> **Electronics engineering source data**
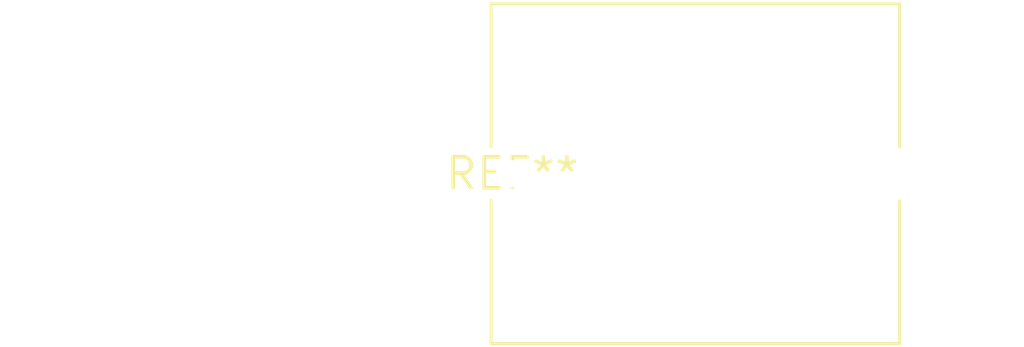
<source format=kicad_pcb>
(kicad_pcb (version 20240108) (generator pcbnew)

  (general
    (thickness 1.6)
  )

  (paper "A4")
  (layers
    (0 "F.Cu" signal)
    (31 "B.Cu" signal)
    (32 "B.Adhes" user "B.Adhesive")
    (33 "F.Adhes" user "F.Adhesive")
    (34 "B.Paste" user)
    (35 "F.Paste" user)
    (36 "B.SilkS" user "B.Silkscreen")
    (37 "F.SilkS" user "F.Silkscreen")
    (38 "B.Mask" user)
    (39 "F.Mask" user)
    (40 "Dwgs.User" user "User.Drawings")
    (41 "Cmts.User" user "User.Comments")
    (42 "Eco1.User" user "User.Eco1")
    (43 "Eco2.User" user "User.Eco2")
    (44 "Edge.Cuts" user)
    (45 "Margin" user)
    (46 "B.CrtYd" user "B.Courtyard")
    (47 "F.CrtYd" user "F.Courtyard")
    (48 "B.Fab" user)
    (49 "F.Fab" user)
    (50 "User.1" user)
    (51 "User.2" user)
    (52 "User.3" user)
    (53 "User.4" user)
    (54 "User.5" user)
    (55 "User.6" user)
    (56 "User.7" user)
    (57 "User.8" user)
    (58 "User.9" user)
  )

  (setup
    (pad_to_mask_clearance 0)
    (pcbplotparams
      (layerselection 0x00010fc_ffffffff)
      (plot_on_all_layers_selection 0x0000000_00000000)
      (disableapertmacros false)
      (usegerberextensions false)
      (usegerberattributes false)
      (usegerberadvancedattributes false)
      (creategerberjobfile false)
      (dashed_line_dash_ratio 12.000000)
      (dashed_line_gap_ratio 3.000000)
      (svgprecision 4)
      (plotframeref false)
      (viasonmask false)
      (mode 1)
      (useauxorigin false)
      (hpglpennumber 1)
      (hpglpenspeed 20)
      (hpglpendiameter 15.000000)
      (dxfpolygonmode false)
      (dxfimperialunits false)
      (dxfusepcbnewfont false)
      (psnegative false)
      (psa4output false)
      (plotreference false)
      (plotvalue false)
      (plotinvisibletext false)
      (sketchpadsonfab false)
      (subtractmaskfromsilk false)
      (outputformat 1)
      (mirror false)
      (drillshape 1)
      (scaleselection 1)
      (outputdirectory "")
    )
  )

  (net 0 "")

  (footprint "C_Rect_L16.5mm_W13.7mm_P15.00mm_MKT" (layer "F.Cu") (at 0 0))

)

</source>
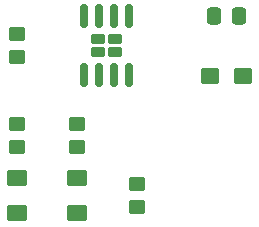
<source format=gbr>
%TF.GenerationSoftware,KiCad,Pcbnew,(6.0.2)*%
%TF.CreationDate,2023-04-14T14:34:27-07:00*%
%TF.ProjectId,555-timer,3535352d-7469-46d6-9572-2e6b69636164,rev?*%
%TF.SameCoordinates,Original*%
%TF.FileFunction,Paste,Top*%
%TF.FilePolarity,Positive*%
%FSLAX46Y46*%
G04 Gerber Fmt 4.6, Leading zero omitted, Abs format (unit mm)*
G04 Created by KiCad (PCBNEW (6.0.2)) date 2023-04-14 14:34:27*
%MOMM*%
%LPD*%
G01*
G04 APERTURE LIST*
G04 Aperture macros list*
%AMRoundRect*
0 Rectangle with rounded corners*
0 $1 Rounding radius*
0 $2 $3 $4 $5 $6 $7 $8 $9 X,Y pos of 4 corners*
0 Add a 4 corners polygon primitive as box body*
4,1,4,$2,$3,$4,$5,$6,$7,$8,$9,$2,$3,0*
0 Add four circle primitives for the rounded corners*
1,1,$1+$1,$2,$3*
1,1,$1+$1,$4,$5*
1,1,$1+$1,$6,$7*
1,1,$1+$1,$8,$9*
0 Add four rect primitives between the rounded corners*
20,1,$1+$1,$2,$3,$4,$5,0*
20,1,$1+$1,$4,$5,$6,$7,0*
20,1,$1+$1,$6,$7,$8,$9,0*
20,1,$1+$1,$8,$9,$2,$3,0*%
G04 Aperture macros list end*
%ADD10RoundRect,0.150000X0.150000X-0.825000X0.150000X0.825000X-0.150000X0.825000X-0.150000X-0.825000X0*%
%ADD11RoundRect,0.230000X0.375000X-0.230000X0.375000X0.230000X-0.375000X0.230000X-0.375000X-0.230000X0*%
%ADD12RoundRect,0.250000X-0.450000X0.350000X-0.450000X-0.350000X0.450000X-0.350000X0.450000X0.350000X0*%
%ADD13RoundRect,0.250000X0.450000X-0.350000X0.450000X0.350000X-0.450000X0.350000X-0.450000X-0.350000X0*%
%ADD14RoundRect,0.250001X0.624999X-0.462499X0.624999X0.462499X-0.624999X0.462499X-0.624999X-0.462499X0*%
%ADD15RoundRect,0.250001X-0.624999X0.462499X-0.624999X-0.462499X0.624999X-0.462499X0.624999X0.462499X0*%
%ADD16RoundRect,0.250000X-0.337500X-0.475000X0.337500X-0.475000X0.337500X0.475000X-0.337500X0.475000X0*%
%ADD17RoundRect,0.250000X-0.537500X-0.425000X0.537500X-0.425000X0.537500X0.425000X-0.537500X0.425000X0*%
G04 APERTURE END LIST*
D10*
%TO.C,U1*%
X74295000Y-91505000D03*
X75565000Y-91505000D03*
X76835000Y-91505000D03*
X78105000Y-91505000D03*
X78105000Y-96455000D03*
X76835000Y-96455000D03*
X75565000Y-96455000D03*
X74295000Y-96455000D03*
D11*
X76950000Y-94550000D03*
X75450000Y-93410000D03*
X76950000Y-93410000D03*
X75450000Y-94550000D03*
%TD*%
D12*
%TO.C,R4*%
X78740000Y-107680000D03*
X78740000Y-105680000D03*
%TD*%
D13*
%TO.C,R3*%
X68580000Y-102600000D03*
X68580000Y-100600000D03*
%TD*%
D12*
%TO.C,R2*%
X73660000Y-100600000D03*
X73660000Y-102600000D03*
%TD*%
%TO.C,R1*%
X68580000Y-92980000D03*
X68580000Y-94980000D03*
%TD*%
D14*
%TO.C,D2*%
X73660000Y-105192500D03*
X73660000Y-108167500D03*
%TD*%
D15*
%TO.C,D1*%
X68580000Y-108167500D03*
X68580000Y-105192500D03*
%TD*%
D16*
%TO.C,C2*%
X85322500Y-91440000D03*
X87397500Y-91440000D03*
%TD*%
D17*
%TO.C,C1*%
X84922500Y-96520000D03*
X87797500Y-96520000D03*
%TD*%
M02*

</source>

> **EXERCISE REQUIREMENTS**
Search each line of the entries for the string "SilkS", then say how many lines have it. Reply with the number only.

> **OUTPUT FOR THIS TASK**
2